ECLI:NL:CRVB:2015:4293
Centrale Raad van Beroep
- Hoger beroep
- Rechtspraak.nl
Afwijzing laattijdige aanvraag Wet Wajong-uitkering en beoordeling arbeidsongeschiktheid
In deze zaak heeft appellante, geboren in 1960, op 6 juni 2013 een aanvraag ingediend voor een uitkering op grond van de Wet werk en arbeidsondersteuning jonggehandicapten (Wet Wajong). Appellante stelt dat zij arbeidsongeschikt is vanwege visusklachten die sinds haar jeugd bestaan. De verzekeringsarts van het Uwv concludeert echter dat de beperkingen van appellante niet zijn toegenomen na haar 17e verjaardag. De arbeidsdeskundige heeft vastgesteld dat appellante gedurende een substantiële periode in staat was om minimaal 75% van het voor haar geldende maatmanloon te verdienen, wat leidt tot de afwijzing van haar aanvraag op 12 augustus 2013.
Na bezwaar tegen deze afwijzing heeft het Uwv het bezwaar ongegrond verklaard, wat appellante heeft doen besluiten om in beroep te gaan.

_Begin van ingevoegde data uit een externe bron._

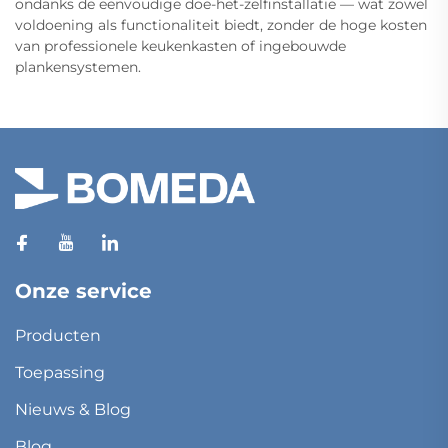
ondanks de eenvoudige doe-het-zelfinstallatie — wat zowel
voldoening als functionaliteit biedt, zonder de hoge kosten
van professionele keukenkasten of ingebouwde
plankensystemen.
Onze service
Producten
Toepassing
Nieuws & Blog
Blog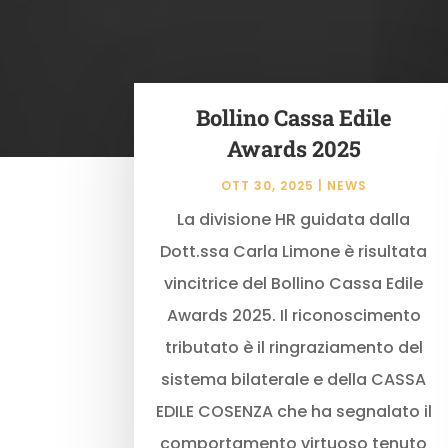
Bollino Cassa Edile
Awards 2025
OTT 30, 2025
|
NEWS
La divisione HR guidata dalla
Dott.ssa Carla Limone è risultata
vincitrice del Bollino Cassa Edile
Awards 2025. Il riconoscimento
tributato è il ringraziamento del
sistema bilaterale e della CASSA
EDILE COSENZA che ha segnalato il
comportamento virtuoso tenuto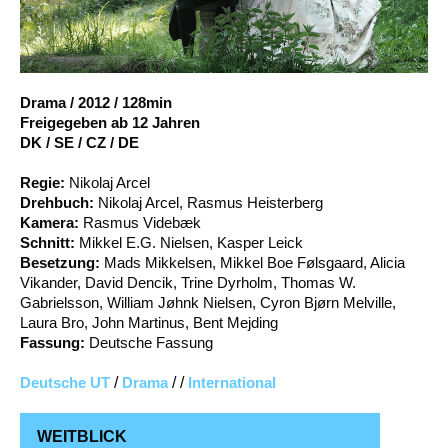
Account
Suche
Drama
/
2012
/
128min
Freigegeben ab 12 Jahren
DK / SE / CZ / DE
Regie:
Nikolaj Arcel
Drehbuch:
Nikolaj Arcel, Rasmus Heisterberg
Kamera:
Rasmus Videbæk
Schnitt:
Mikkel E.G. Nielsen, Kasper Leick
Besetzung:
Mads Mikkelsen, Mikkel Boe Følsgaard, Alicia
Vikander, David Dencik, Trine Dyrholm, Thomas W.
Gabrielsson, William Jøhnk Nielsen, Cyron Bjørn Melville,
Laura Bro, John Martinus, Bent Mejding
Fassung:
Deutsche Fassung
Deutsche UT
/
Drama
/ /
International
WEITBLICK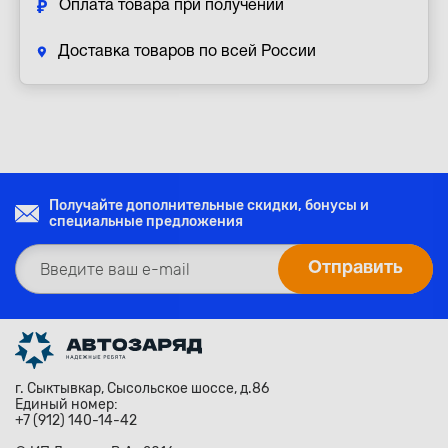
Оплата товара при получении
Доставка товаров по всей России
Получайте дополнительные скидки, бонусы и
специальные предложения
г. Сыктывкар, Сысольское шоссе, д.86
Единый номер:
+7 (912) 140-14-42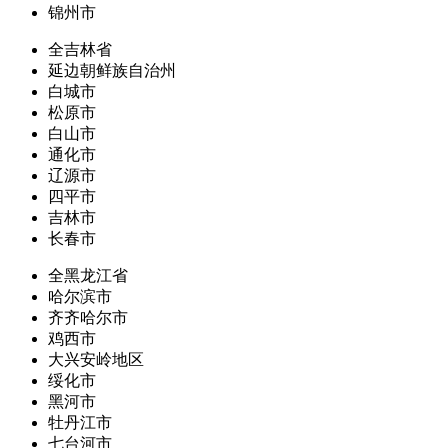
锦州市
全吉林省
延边朝鲜族自治州
白城市
松原市
白山市
通化市
辽源市
四平市
吉林市
长春市
全黑龙江省
哈尔滨市
齐齐哈尔市
鸡西市
大兴安岭地区
绥化市
黑河市
牡丹江市
七台河市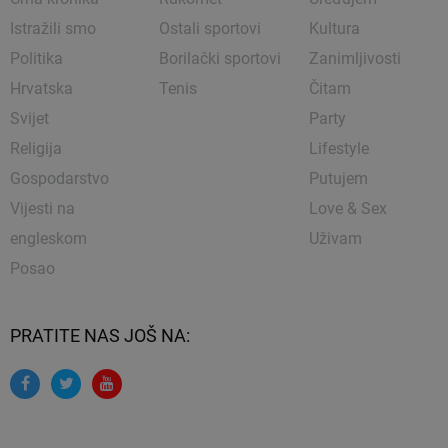
Istražili smo
Ostali sportovi
Kultura
Politika
Borilački sportovi
Zanimljivosti
Hrvatska
Tenis
Čitam
Svijet
Party
Religija
Lifestyle
Gospodarstvo
Putujem
Vijesti na
Love & Sex
engleskom
Uživam
Posao
PRATITE NAS JOŠ NA: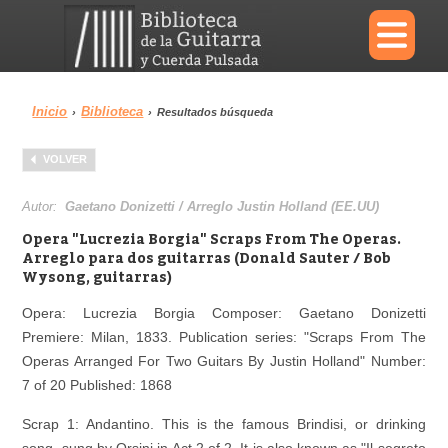
×
Inicio
Biblioteca
›
›
Resultados búsqueda
Menu
VOLVER
Biblioteca
Diccionario
Autor:
Gaetano Donizetti / Arreglo Justin Holland (EE.UU)
Opera "Lucrezia Borgia" Scraps From The Operas.
Arreglo para dos guitarras (Donald Sauter / Bob
Wysong, guitarras)
Área personal
Reproductor
Opera: Lucrezia Borgia Composer: Gaetano Donizetti
Premiere: Milan, 1833. Publication series: "Scraps From The
Operas Arranged For Two Guitars By Justin Holland" Number:
7 of 20 Published: 1868
Scrap 1: Andantino. This is the famous Brindisi, or drinking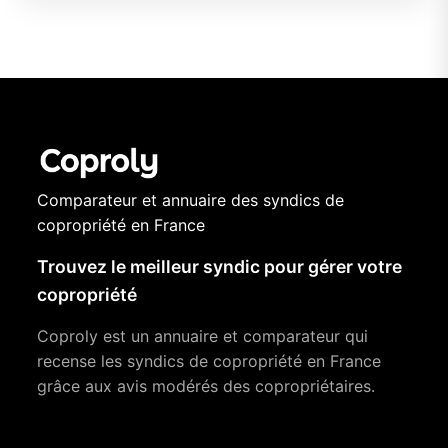
Comparateur et annuaire des syndics de
copropriété en France
Trouvez le meilleur syndic pour gérer votre
copropriété
Coproly est un annuaire et comparateur qui
recense les syndics de copropriété en France
grâce aux avis modérés des copropriétaires.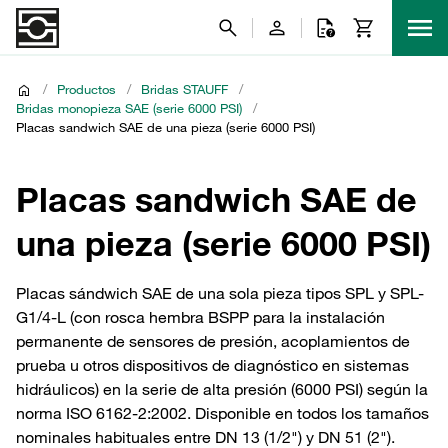
/
Productos
/
Bridas STAUFF
/
Bridas monopieza SAE (serie 6000 PSI)
/
Placas sandwich SAE de una pieza (serie 6000 PSI)
Placas sandwich SAE de
una pieza (serie 6000 PSI)
Placas sándwich SAE de una sola pieza tipos SPL y SPL-
G1/4-L (con rosca hembra BSPP para la instalación
permanente de sensores de presión, acoplamientos de
prueba u otros dispositivos de diagnóstico en sistemas
hidráulicos) en la serie de alta presión (6000 PSI) según la
norma ISO 6162-2:2002. Disponible en todos los tamaños
nominales habituales entre DN 13 (1/2") y DN 51 (2").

De rechtbank Noord-Nederland heeft op 14 augustus 2014 het beroep van appellante ongegrond verklaard. In hoger beroep herhaalt appellante haar standpunt dat haar werk als kapster bij een kapsalon een zogenaamde 'witte raven baan' was, waarbij rekening werd gehouden met haar beperkingen. Appellante betoogt ook dat het Uwv niet ambtshalve heeft beoordeeld of zij recht heeft op een uitkering op grond van de Wet WIA of de WAO.
De Centrale Raad van Beroep heeft in zijn uitspraak van 23 november 2015 geoordeeld dat de rechtbank terecht heeft vastgesteld dat appellante niet kan worden gevolgd in haar standpunt over de 'witte raven baan'. De Raad bevestigt de conclusie van de arbeidsdeskundige dat appellante meer dan 75% van het maatmanloon heeft verdiend in gangbaar werk. Het verzoek van appellante om schadevergoeding wordt afgewezen, en de Raad bevestigt de aangevallen uitspraak, met verbetering van gronden.